Source records:
- - - - - - -

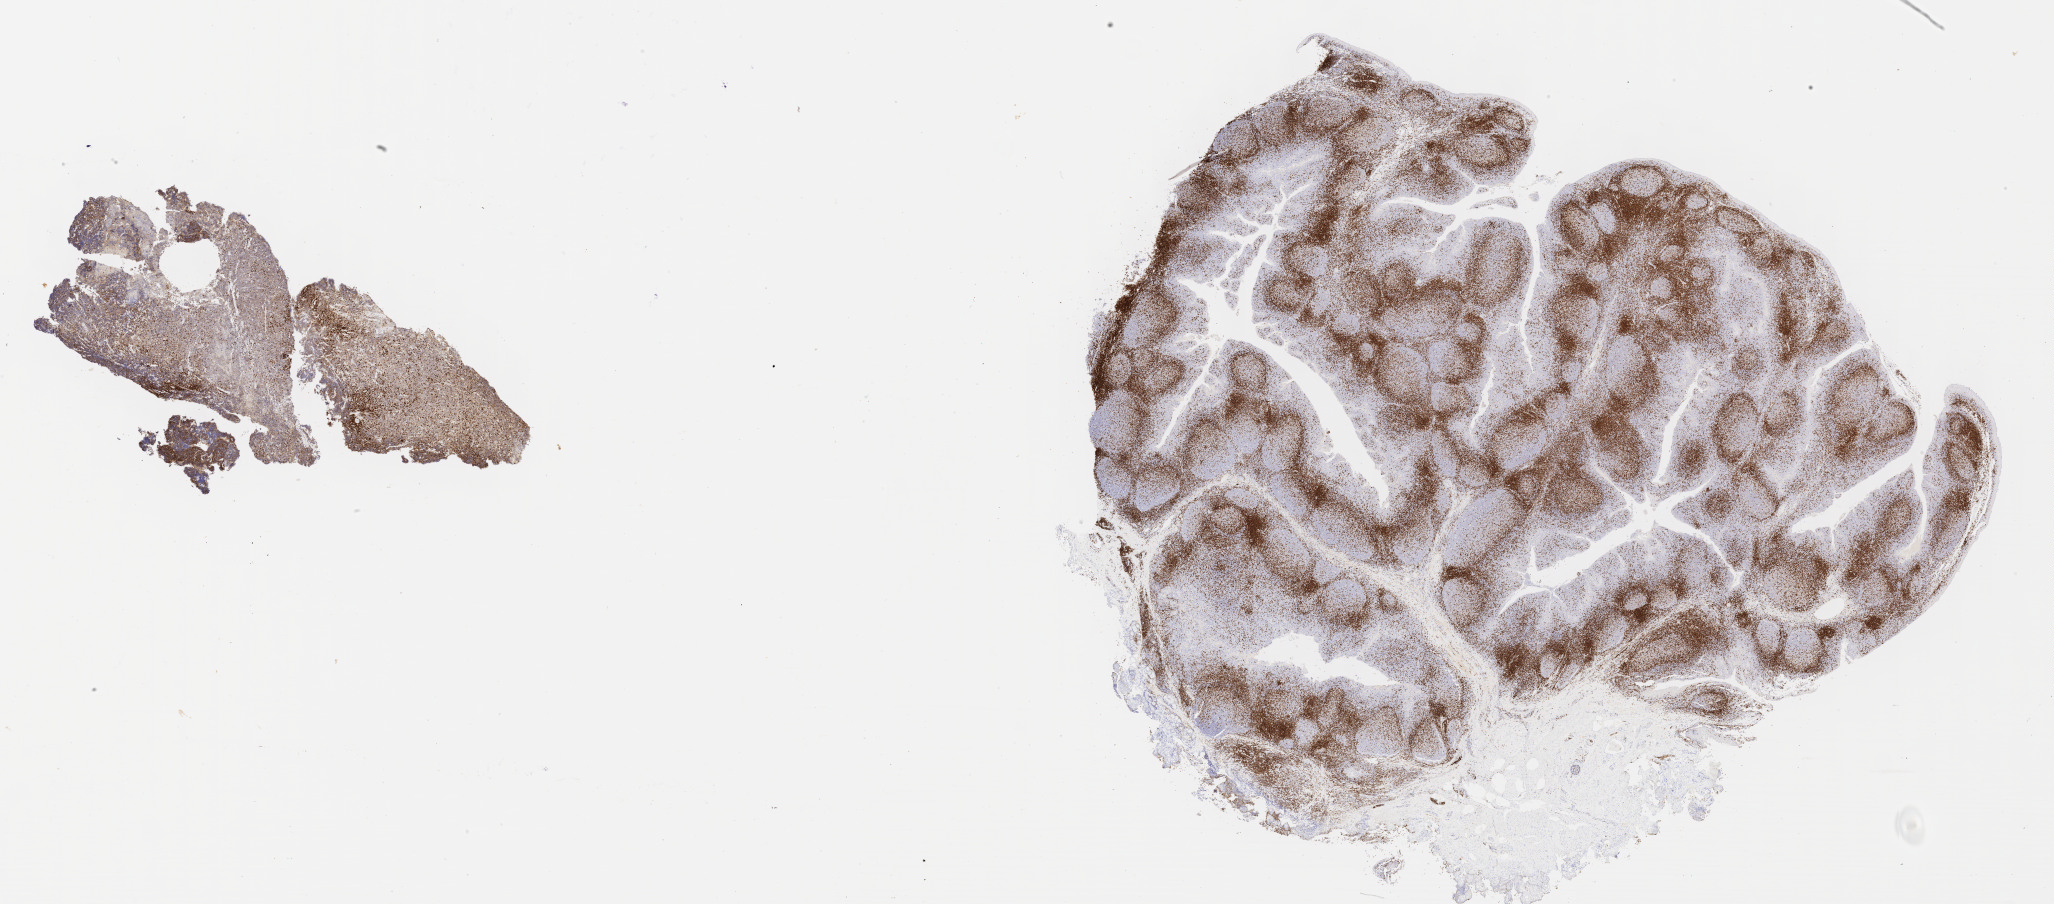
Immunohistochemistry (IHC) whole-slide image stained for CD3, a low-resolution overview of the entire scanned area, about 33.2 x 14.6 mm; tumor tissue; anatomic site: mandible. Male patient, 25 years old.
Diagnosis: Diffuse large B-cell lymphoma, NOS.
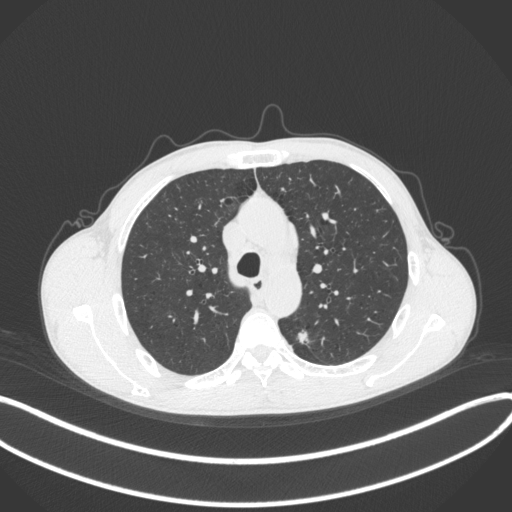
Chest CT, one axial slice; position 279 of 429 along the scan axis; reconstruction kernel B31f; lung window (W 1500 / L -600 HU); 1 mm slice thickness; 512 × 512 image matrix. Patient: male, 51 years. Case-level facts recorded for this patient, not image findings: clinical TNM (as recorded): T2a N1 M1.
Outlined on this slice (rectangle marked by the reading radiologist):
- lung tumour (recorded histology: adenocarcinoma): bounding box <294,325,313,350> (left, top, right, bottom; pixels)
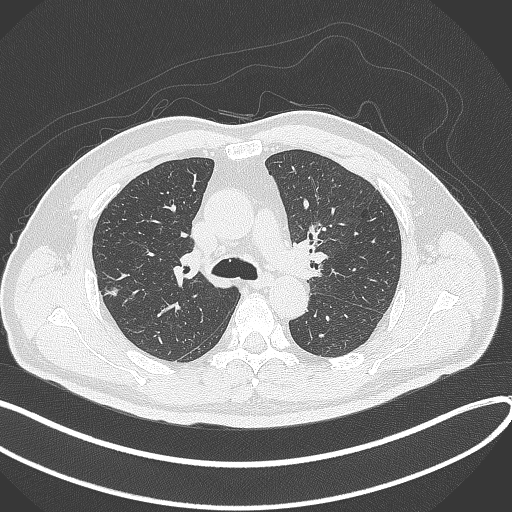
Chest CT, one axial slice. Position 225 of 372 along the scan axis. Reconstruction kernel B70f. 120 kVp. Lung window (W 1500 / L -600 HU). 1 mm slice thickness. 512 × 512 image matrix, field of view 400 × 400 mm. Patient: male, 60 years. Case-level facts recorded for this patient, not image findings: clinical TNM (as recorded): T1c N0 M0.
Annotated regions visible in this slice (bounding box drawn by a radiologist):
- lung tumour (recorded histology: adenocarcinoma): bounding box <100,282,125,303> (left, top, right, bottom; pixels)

- - - - - - -

Brief:
Give again, exactly, the lines from the start of the data through the one holding "<294,325,313,350> (left, top, right, bottom; pixels)"; omit the pictures.

Result of this exercise:
Immunohistochemistry (IHC) whole-slide image stained for CD3, a low-resolution overview of the entire scanned area, about 33.2 x 14.6 mm; tumor tissue; anatomic site: mandible. Male patient, 25 years old.
Diagnosis: Diffuse large B-cell lymphoma, NOS.
Chest CT, one axial slice; position 279 of 429 along the scan axis; reconstruction kernel B31f; lung window (W 1500 / L -600 HU); 1 mm slice thickness; 512 × 512 image matrix. Patient: male, 51 years. Case-level facts recorded for this patient, not image findings: clinical TNM (as recorded): T2a N1 M1.
Outlined on this slice (rectangle marked by the reading radiologist):
- lung tumour (recorded histology: adenocarcinoma): bounding box <294,325,313,350> (left, top, right, bottom; pixels)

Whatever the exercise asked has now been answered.